◆ **DETALHES DA TAREFA**:
Reproduza sem alterações o trecho do texto sobre a comissão que fica entre "O representante jurídico" e "bastidores desse debate.", inclusive.

◆ **TEXTO EXTRAÍDO**:

..............................

A comissão é integrada por 24 representantes titulares, que participam dos debates e podem apresentar propostas sobre o tema e participar de votações e discussões de consenso durante as audiências. Os ocupantes das vagas foram definidos sem interferência do STF e podem ser substituídos a critério da entidade a cada audiência, sendo eles representantes da Câmara dos Deputados (3 vagas), Senado Federal (3), Advocacia-Geral da União (1), Ministério da Justiça (1), Ministério dos Povos Originários (1), Fundação Nacional dos Povos Indígenas (1), Fórum de Governadores (1), Colégio Nacional de Procuradores de Estado (1), Confederação Nacional dos Municípios e Frente Nacional dos Prefeitos (1 vaga, indicada conjuntamente), autores das ações discutidas no STF (5 vagas), e da Articulação dos Povos Indígenas (6). Também participam, apenas como observadores, um representante da Procuradoria-Geral da República, do Conselho Nacional de Justiça, da OAB e um membro de cada entidade admitida como terceiros interessados. Este grupo poderá participar das audiências, mas sem apresentar propostas.
O representante jurídico da Federação da Agricultura de Mato Grosso do Sul (Famasul), o advogado Gustavo Passarelli integra a Comissão. Nossa reportagem conversou com ele, logo que retornou de Brasília para compreender os bastidores desse debate.

..............................

◆ **REGISTROS FORNECIDOS**:

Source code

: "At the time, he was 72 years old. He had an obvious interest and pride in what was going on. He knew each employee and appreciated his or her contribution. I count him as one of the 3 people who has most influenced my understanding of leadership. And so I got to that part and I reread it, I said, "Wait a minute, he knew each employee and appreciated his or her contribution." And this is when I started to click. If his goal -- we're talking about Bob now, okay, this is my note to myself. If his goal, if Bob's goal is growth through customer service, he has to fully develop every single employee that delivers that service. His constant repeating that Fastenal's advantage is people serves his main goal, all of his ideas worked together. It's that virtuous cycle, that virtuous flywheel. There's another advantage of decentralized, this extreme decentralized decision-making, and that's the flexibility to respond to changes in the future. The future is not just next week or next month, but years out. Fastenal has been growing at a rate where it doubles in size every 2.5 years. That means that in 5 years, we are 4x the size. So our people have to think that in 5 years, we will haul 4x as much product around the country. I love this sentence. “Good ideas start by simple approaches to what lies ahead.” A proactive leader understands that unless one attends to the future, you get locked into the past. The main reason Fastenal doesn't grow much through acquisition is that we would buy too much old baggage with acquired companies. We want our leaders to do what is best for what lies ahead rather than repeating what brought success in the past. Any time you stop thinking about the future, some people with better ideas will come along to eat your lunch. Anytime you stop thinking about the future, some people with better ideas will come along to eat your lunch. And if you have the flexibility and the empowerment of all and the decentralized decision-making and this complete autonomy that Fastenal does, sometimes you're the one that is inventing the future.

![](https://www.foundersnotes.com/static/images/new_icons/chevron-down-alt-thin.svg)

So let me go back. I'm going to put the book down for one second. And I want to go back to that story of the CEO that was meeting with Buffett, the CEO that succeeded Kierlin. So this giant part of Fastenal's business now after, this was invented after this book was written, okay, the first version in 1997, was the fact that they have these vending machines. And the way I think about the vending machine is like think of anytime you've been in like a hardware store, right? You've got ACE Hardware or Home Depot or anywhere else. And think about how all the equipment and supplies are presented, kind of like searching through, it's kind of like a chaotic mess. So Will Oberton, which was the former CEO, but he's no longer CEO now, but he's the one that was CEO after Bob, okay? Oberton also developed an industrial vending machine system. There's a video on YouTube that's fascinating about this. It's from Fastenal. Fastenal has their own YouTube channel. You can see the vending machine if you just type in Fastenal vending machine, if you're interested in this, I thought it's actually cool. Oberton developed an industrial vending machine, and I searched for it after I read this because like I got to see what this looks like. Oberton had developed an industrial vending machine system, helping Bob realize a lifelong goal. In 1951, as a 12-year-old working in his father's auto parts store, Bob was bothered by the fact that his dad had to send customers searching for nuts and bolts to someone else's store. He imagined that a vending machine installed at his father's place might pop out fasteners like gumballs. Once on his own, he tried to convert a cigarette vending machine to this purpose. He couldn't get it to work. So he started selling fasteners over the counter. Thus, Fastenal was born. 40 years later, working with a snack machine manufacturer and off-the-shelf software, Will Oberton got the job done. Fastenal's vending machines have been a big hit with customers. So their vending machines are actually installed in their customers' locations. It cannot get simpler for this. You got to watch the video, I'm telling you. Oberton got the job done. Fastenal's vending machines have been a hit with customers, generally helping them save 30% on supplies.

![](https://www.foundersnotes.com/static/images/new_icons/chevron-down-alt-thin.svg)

..............................

◆ **RESULTADO DO EXERCÍCIO**:
O representante jurídico da Federação da Agricultura de Mato Grosso do Sul (Famasul), o advogado Gustavo Passarelli integra a Comissão. Nossa reportagem conversou com ele, logo que retornou de Brasília para compreender os bastidores desse debate.